Import: https://docs.microsoft.com/en-us/power-bi/guidance/import-modeling-data-reduction
DirectQuery: https://docs.microsoft.com/en-us/power-bi/guidance/directquery-model-guidance
Thank you for your links. However when reading through them, I don't see something mentioning that when you import data: "So when you are using Import mode for your tables, whenever the report is used, the dataset is loaded into the capacity's memory".
It only mentions that when you publish a report, the compression ratio's vary when available in Service. That during the publish/ refresh state the VertiPaq storage engine is deals with an increased memory usage, but nothing is mentioned when an end user requests a dashboard of the data model.
@DouweMeer It's by definition. Power BI is SSAS Tabular in memory. So whenever you want to retrieve data, it's from memory. So when you want to view a report, the model is loaded from storage into memory and only then you can view it.
That sounds worrying. So if I have the statement:
calculate ( countrows( selectcolumns ( A , "test" , A.A ) ) , userelationship ( A.B , B.A ) )

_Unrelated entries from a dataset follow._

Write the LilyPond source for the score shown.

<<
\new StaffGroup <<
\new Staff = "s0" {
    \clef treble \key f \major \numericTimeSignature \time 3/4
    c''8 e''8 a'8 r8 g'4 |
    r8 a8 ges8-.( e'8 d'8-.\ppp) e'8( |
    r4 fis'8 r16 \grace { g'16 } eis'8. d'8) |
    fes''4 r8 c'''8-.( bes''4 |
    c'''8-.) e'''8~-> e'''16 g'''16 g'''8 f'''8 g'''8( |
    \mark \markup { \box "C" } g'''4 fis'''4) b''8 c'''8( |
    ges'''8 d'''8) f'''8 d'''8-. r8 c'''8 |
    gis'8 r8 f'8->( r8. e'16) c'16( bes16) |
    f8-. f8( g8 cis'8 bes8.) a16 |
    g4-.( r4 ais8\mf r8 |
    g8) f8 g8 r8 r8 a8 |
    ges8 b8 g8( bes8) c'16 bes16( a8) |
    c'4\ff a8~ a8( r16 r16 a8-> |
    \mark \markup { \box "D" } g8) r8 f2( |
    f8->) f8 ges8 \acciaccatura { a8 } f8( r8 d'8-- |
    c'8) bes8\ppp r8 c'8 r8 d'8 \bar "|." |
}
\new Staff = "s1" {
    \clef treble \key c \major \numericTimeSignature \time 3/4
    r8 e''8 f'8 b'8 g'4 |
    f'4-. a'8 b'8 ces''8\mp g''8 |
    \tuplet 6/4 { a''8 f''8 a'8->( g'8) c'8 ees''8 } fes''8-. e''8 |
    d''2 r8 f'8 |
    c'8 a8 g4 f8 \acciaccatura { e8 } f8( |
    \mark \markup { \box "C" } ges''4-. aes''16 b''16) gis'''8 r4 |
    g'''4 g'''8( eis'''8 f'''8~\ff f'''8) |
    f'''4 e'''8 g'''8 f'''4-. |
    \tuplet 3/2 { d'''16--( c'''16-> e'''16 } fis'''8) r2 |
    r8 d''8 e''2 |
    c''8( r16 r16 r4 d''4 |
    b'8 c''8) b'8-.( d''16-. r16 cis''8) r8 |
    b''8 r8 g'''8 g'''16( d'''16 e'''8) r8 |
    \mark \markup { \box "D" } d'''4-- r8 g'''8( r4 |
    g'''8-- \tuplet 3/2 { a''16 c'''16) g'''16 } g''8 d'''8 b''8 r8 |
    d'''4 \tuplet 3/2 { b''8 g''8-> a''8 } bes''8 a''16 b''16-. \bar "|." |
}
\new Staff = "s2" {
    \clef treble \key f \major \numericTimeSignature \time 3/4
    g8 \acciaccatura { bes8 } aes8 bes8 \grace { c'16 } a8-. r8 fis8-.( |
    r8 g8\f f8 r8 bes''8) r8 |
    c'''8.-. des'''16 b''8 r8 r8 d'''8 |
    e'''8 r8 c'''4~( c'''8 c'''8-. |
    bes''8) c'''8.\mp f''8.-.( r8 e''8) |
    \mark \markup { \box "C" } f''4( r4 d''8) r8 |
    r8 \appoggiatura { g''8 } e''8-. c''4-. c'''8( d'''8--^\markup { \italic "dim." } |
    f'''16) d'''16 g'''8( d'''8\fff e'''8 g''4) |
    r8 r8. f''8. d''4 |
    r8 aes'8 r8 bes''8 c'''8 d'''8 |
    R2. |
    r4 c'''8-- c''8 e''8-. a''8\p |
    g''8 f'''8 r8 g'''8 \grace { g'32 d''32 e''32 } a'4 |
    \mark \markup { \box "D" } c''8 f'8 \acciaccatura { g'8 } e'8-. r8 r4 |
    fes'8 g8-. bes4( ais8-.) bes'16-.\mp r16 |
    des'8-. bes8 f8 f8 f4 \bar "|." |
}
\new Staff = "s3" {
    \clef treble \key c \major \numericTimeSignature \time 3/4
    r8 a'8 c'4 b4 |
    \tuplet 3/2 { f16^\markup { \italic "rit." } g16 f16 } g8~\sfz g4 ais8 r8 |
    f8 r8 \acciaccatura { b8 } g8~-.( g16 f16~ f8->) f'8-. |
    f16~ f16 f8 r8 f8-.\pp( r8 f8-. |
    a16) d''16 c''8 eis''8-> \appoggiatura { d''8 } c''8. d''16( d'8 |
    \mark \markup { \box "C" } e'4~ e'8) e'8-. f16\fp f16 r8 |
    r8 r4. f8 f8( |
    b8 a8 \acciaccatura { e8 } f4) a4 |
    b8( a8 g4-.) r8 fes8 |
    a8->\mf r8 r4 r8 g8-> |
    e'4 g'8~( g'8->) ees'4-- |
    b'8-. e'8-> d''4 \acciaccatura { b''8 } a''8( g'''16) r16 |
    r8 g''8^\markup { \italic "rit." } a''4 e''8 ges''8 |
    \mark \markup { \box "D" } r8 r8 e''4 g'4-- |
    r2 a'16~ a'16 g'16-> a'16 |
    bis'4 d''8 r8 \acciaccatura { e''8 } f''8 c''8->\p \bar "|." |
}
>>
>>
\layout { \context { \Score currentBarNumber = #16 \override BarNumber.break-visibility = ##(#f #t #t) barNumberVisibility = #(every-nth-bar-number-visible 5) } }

You're suggesting the whole table created after an inner join of A and B is stored in RAM during the time the user is accessing the dashboard?
@DouweMeer Exactly. And btw. the book "The definitive guide to DAX" explains the engine behind Power BI really well.
I thought the process would be that A and B are pulled into memory to generate the selectcolumns statement. After this is done, the selectcolumns would be stored in cache for further calculation instead of whole of A and B.
What I noticed in the past is when you do not use selectcolumns as an intermediair, the calculation would take enourmous amount of times if the table you're calculating on has a relationship with another large table. But maybe that's because I didn't used calculate around selectedcolumns...
Sounds like I have to dive deep in the VertiPaq storage engine :).